Undang-undang ini mengatur ketentuan-ketentuan yang harus ditaati dan menjadi
tanggung jawab Hakim Agung, di antaranya sebagai berikut.
e.
Pasal 10 ayat (1) menyatakan
bahwa Hakim Agung tidak boleh merangkap menjadi:
1.
Pelaksana putusan
Mahkamah Agung;
2.
Wali, pengampu, dan pejabat
yang berkaitan dengan suatu perkara yang akan atau sedang diperiksa
olehnyapenasehat hukum; dan pengusaha.
f.
Pasal 12 ayat (1) menyatakan
bahwa Hakim Anggota Mahkamah Agung dapat diberhentikan tidak dengan hormat
dengan alasan:
1.
Dijatuhi pidana penjara
berdasarkan putusan pengadilan karena melakukan tindak pidana yang diancam
dengan pidana penjara 5 (lima) tahun atau lebih;
2.
Melakukan perbuatan
tercela;
3.
Terus-menerus melalaikan
kewajiban dalam menjalankan tugas pekerjaannya;
4.
Melanggar sumpah atau
janji jabatan; dan melanggar larangan sebagaimana dimaksud dalam Pasal 10.
g.
Pasal 41 ayat (1) menyatakan
bahwa hakim wajib mengundurkan diri dari suatu persidangan apabila terikat
hubungan keluarga sedarah atau semenda sampai derajat ketiga, atau hubungan
suami atau isteri meskipun telah bercerai dengan salah seorang Hakim Anggota
atau Panitera pada majelis hakim.
h.
Pasal 41 ayat (4) menyatakan
jika seorang hakim yang memutus perkara dalam tingkat pertama atau tingkat
banding, kemudian telah menjadi Hakim Agung, maka Hakim Agung tersebut dilarang
memeriksa perkara yang sama.
i.
Pasal 42 ayat (1) menyatakan
bahwa seorang hakim tidak diperkenankan mengadili suatu perkara yang ia sendiri
berkepentingan, baik langsung maupun tidak langsung.

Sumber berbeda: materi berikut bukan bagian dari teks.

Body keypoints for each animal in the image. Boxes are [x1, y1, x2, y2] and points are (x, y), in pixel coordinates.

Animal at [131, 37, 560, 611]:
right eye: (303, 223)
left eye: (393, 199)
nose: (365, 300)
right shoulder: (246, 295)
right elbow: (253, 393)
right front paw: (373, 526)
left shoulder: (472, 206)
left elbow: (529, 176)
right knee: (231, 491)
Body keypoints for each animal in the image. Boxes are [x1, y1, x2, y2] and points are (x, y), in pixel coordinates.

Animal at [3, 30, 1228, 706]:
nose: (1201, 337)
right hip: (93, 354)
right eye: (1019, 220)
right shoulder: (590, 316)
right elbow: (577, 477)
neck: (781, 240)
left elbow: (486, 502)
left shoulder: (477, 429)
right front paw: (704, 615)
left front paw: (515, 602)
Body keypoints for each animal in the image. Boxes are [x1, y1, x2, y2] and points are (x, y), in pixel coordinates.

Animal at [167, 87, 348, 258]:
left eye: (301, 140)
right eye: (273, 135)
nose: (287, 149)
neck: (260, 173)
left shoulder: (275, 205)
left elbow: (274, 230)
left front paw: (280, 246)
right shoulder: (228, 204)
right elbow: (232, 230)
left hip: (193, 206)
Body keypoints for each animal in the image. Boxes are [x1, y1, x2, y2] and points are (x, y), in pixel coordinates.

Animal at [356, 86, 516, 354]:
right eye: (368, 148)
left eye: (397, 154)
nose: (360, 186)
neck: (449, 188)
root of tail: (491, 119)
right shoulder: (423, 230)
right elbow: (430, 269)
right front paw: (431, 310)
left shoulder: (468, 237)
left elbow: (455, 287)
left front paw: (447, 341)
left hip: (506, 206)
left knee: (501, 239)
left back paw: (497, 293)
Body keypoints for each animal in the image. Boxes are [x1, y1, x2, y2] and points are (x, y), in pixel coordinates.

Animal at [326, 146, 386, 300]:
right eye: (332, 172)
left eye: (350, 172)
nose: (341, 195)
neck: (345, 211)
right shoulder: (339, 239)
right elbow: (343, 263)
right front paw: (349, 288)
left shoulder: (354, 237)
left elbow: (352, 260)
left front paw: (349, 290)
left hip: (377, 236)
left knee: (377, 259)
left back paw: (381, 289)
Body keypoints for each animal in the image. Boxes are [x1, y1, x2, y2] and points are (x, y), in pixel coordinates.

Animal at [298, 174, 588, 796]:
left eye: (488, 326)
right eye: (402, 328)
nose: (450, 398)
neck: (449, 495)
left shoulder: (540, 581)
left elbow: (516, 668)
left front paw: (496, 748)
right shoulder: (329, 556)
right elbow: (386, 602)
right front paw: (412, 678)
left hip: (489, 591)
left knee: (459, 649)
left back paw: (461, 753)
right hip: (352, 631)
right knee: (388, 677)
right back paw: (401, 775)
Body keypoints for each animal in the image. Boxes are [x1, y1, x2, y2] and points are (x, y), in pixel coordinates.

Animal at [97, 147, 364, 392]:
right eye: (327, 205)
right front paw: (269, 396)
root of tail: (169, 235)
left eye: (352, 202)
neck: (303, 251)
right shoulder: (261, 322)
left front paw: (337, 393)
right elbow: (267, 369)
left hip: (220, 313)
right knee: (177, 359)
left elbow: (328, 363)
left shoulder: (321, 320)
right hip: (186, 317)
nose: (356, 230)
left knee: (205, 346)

Di samping kedua
undang-undang di atas, peraturan berbentuk undang- undang lainnya yang
mencantumkan ketentuan mengenai tanggung jawab profesi hakim adalah:
1.
Undang-Undang Nomor 3 Tahun
2006 tentang Perubahan atas Undang- Undang Nomor 7 Tahun
1989 tentang Peradilan Agama;
2.
Undang-Undang Nomor 2 Tahun
2004 tentang Penyelesaian Perselisihan Hubungan Industrial;
3.
Undang-Undang Nomor 8 Tahun
2004 tentang Perubahan atas Undang- Undang Nomor 2 Tahun 1986 tentang Peradilan
Umum;
4.
Undang-Undang Nomor 9 Tahun
2004 tentang Perubahan atas Undang- Undang Nomor 5 Tahun 1986 tentang Peradilan
Tata Usaha Negara;
5.
Undang-Undang Nomor 24 Tahun
2003 tentang Mahkamah Konstitusi
6.
Undang-Undang Nomor 14 Tahun
2002 tentang Pengadilan Pajak; dan
7.
Undang-Undang Nomor 31 Tahun
1997 tentang Peradilan Militer.
BAB III
PENUTUP
KESIMPULAN
Hakim merupakan salah satu anggota
dari Catur Wangsa Penegak hukum di Indonesia. Sebagai penegak hukum, hakim mempunyai tugas pokok
dibidang judisial. Dengan tugas seperti itu dapat dikatakan bahwa hakim
merupakan pelaksana inti yang secara fungsional melaksanakan kekuasaan
kehakiman oleh karena itu keberadaannya sangat penting dan determinan dalam
menegakkan hukum dan keadilan melalui putusannya. Para pencari keadilan (justiciabellen) tentu sangat mendambakan
perkara-perkara yang diajukan ke pengadilan dapat diputus oleh hakim hakim yang
professional dan memiliki integritas moral yang tinggi sehingga dapat
melahirkan putusan-putusan yang tidak hanya mengandung legal justice, tetapi juga berdimensikan moral
moral justice dan social justice.maka dari itu dalam proses penemuan hukum, hakim
harus memperhatikan kondisi sosial dan budaya masyarakat setempat.Interprestasi
sosiologis dilakukan dalam rangka menafsirkan aturan hukum
agar sesuai dengan keadaan sosial dan budaya masyarakat sekitar.